Aim of the task:
Start at the line containing "kingdom: Fungi" and end after the line containing "scientific name: Fuscoboletinus weaverae". Write out those lines of data again with "phylum" replaced by "division", changing nothing else.

Data provided:
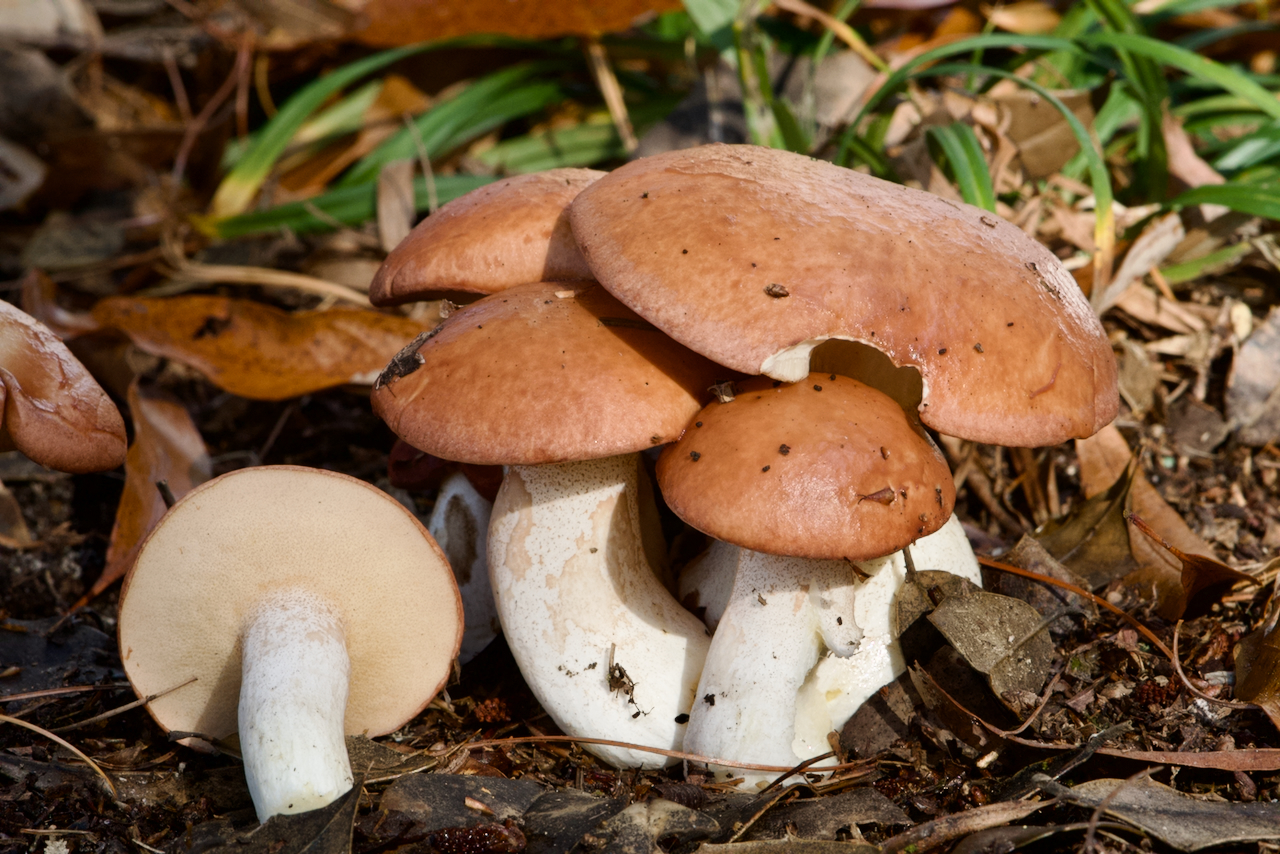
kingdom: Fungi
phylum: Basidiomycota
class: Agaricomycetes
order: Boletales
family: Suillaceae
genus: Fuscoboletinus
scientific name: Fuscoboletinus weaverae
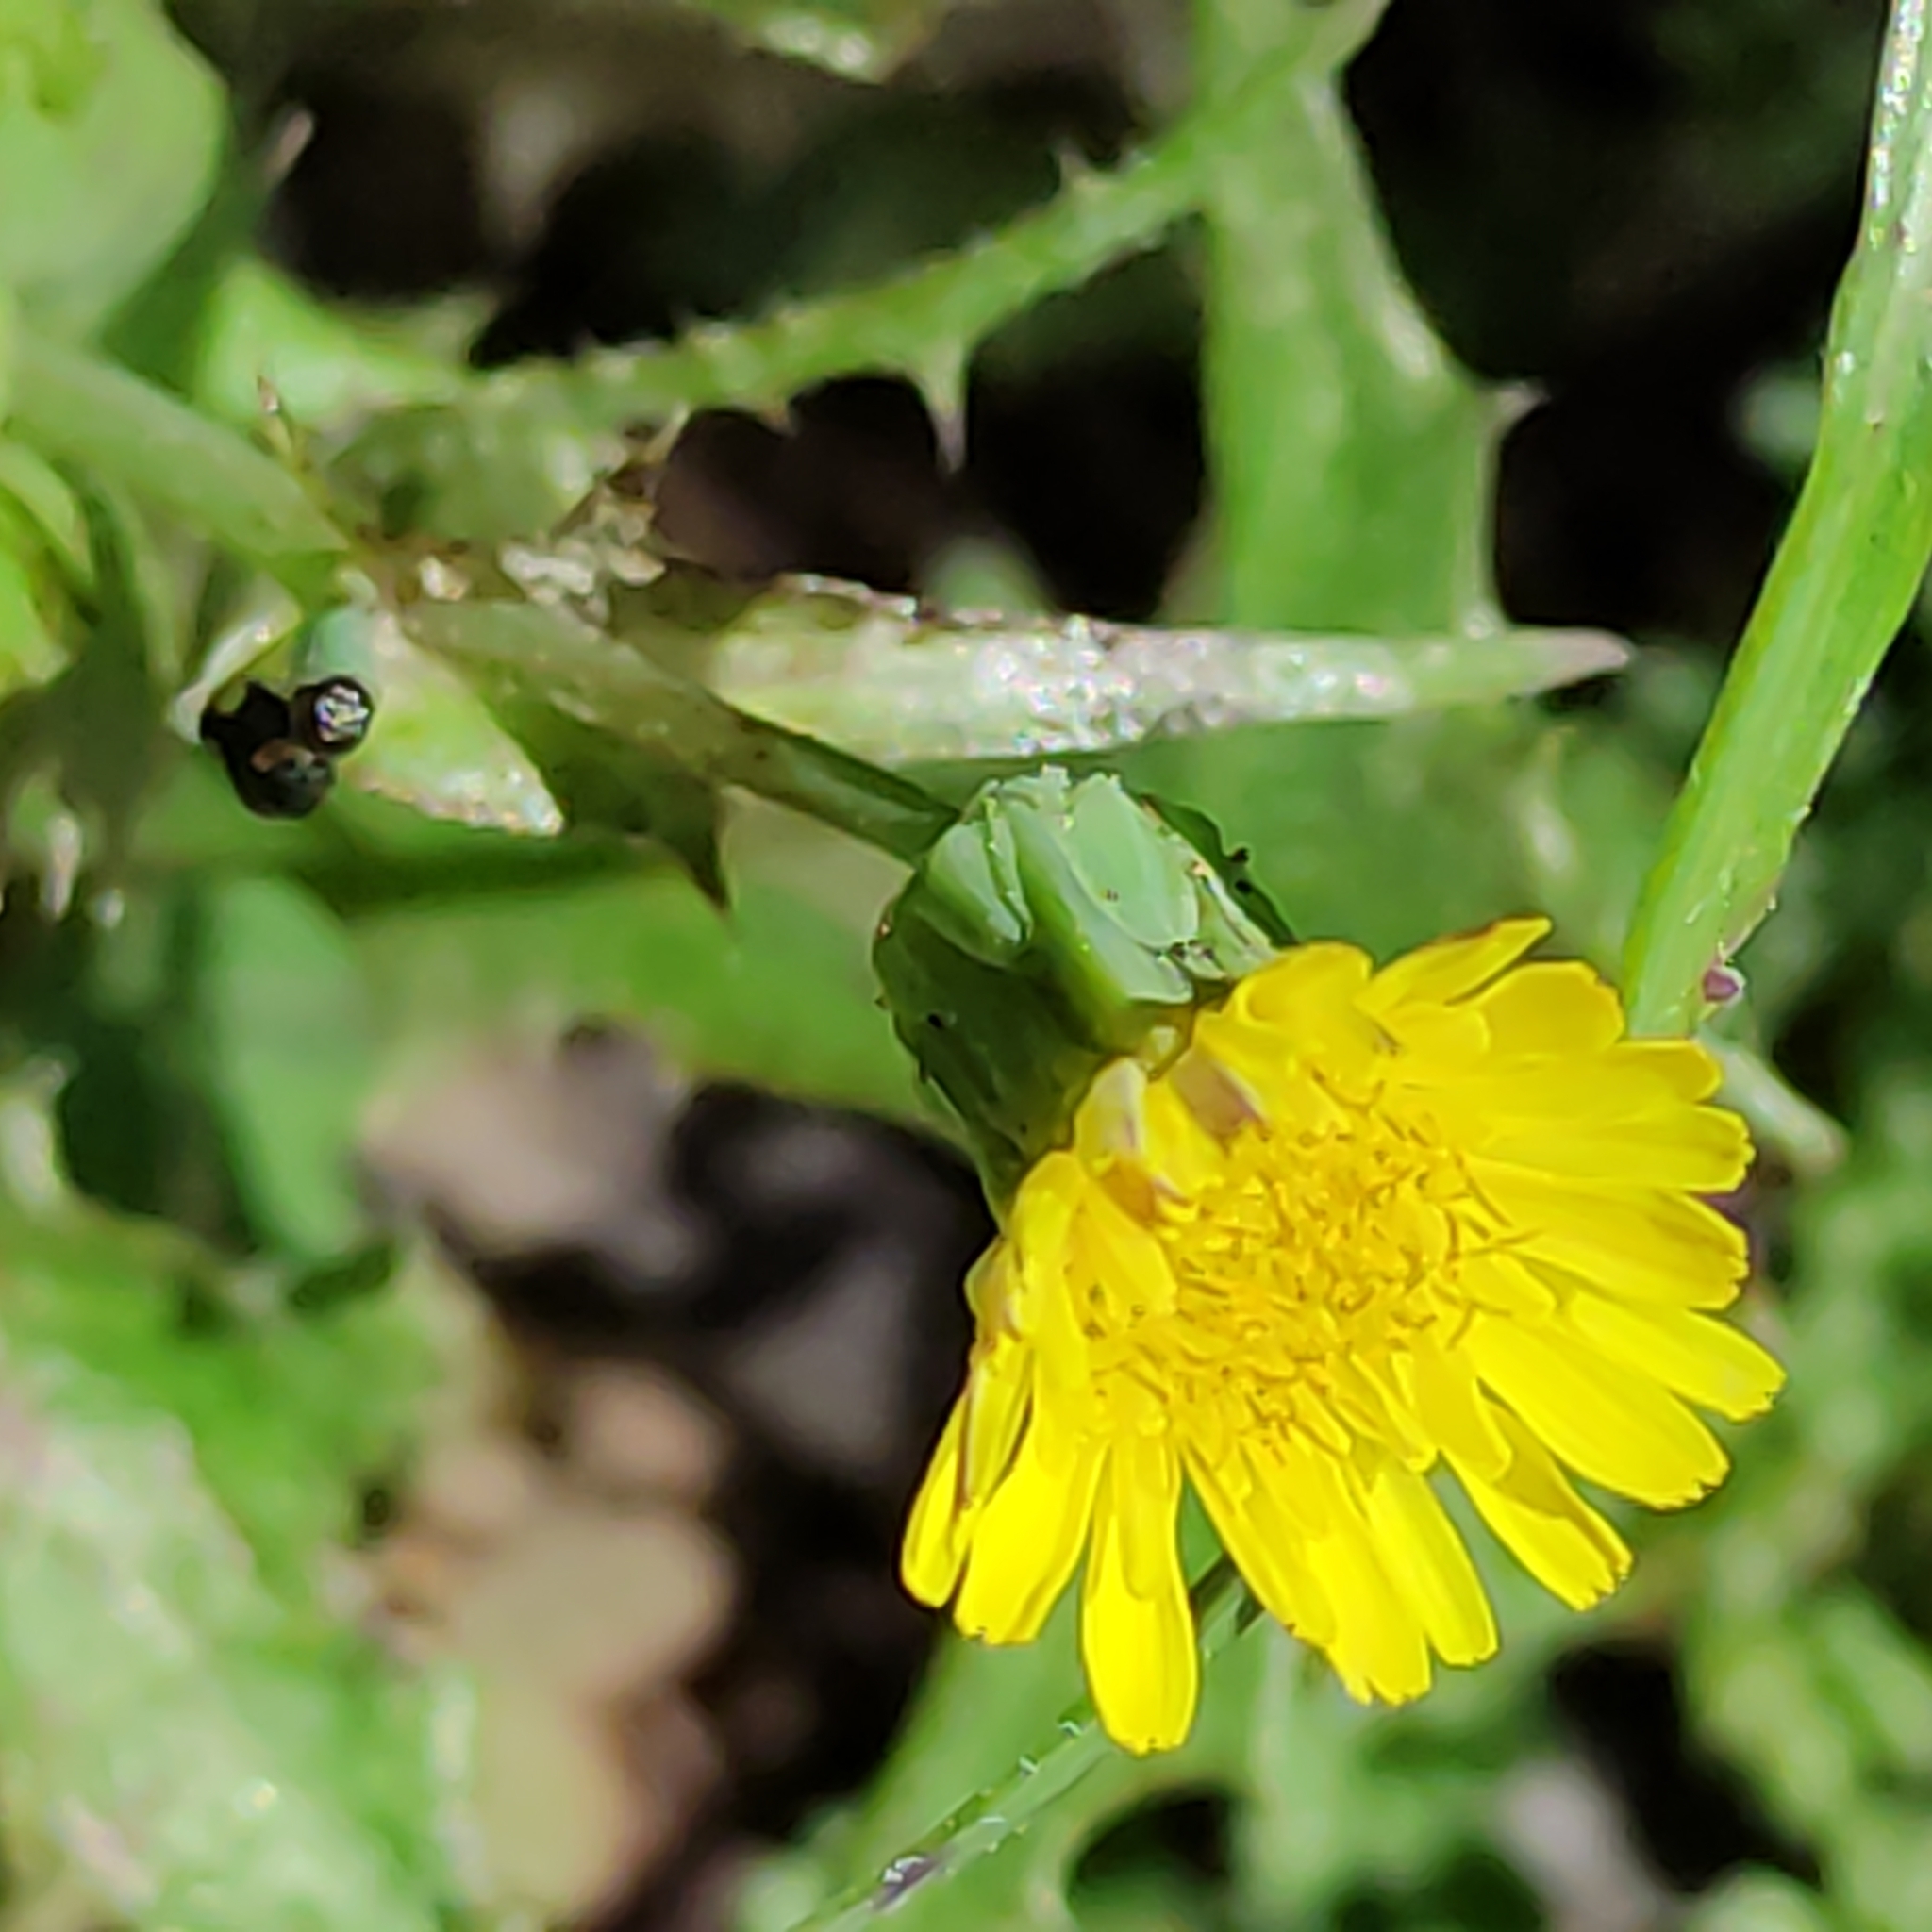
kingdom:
---
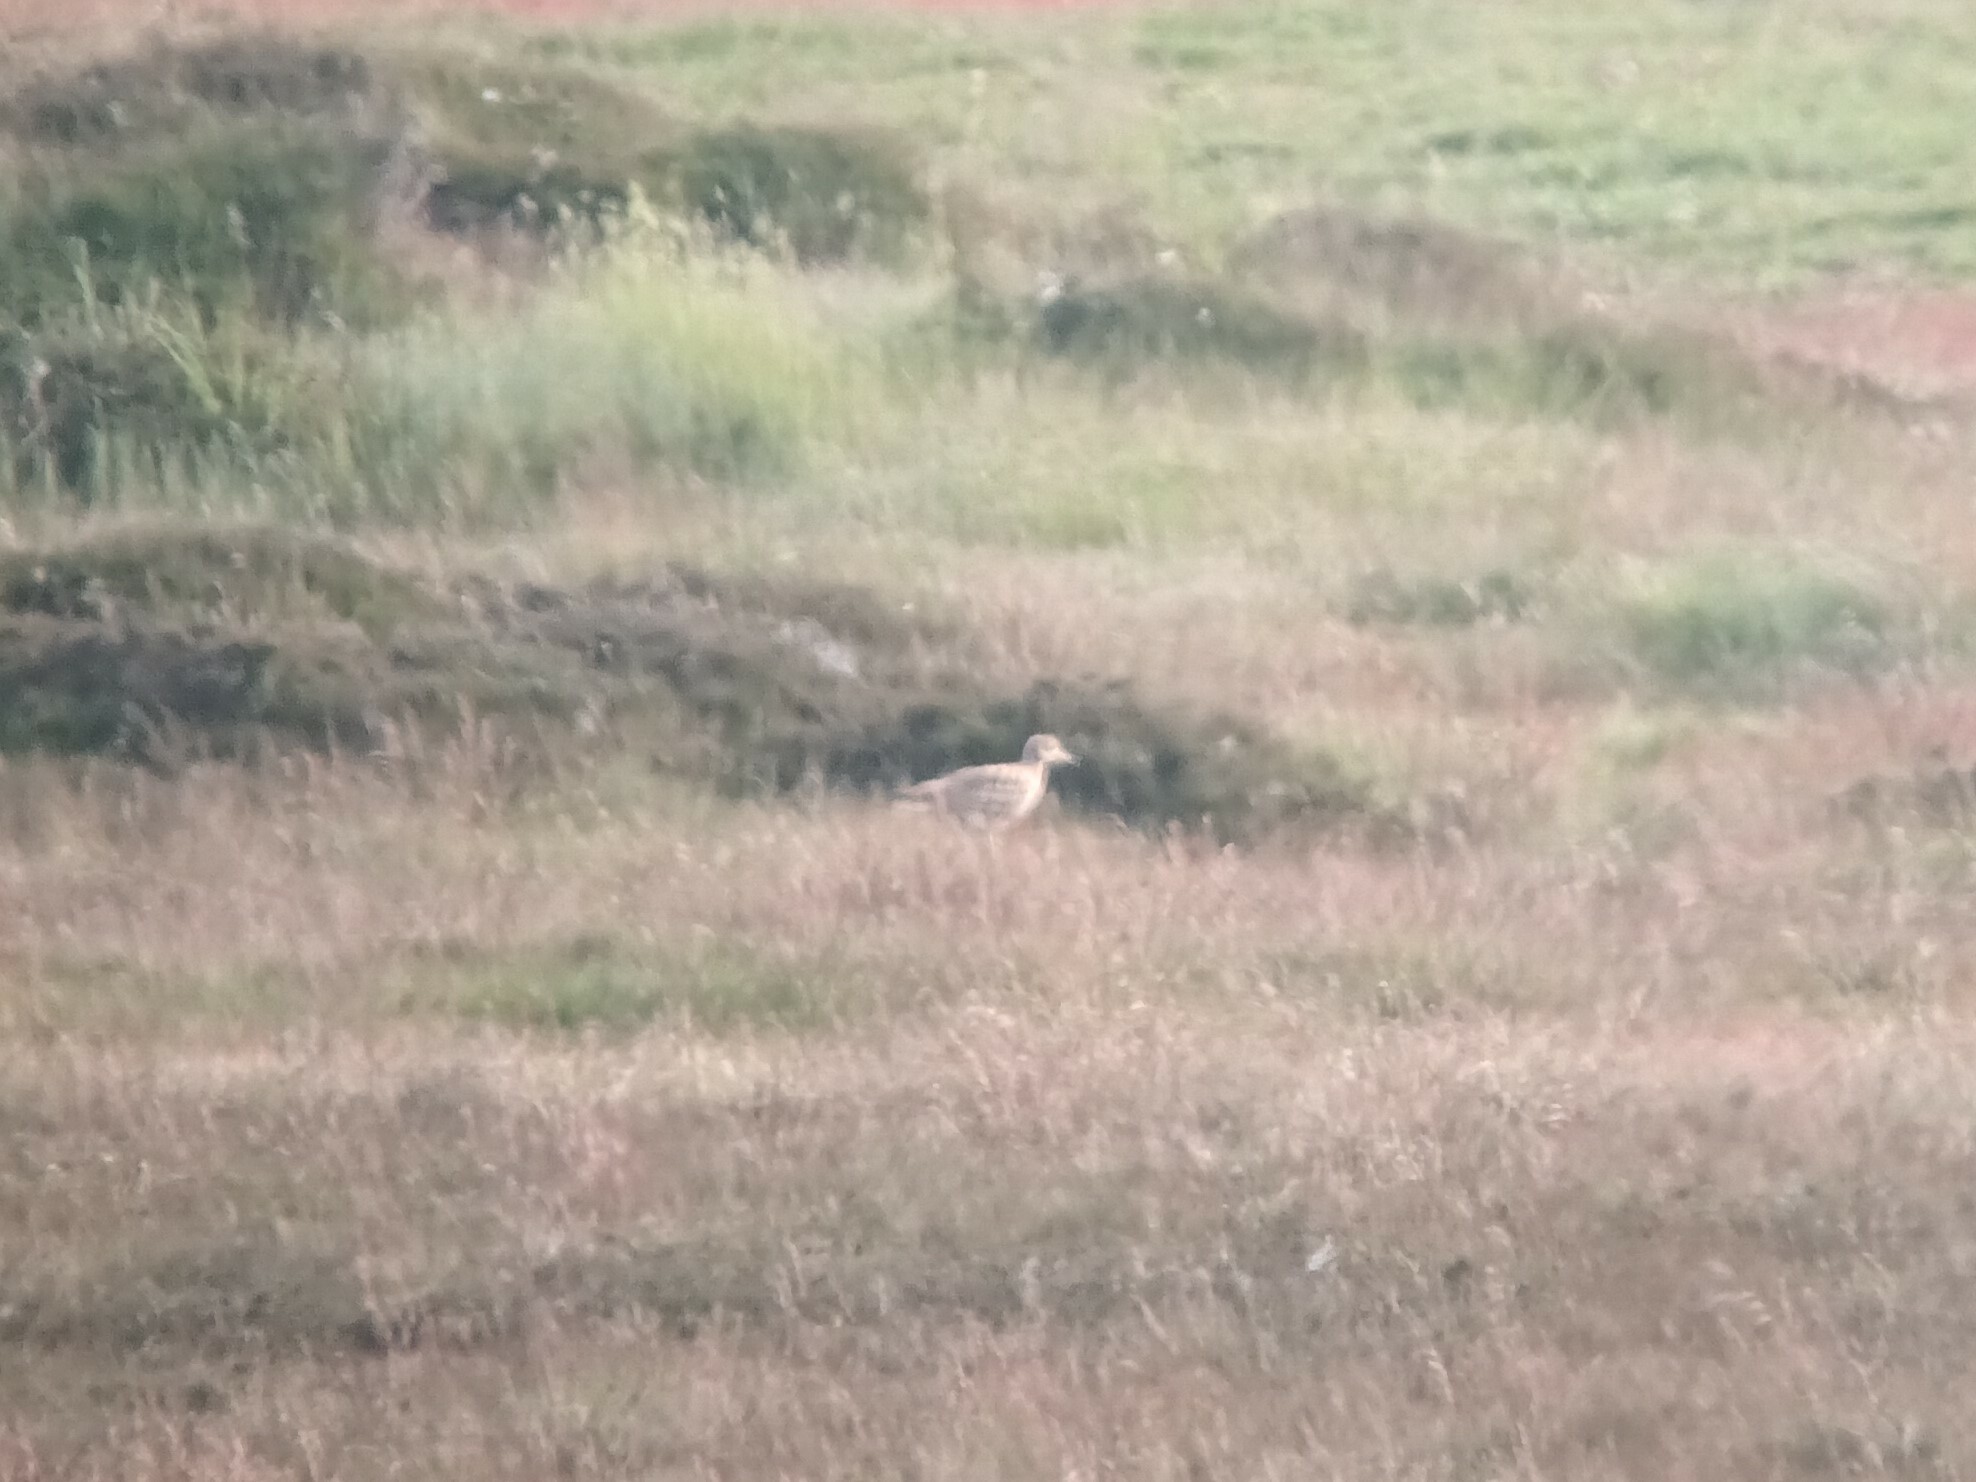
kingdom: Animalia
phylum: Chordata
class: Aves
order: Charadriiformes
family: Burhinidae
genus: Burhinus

Result:
kingdom: Fungi
division: Basidiomycota
class: Agaricomycetes
order: Boletales
family: Suillaceae
genus: Fuscoboletinus
scientific name: Fuscoboletinus weaverae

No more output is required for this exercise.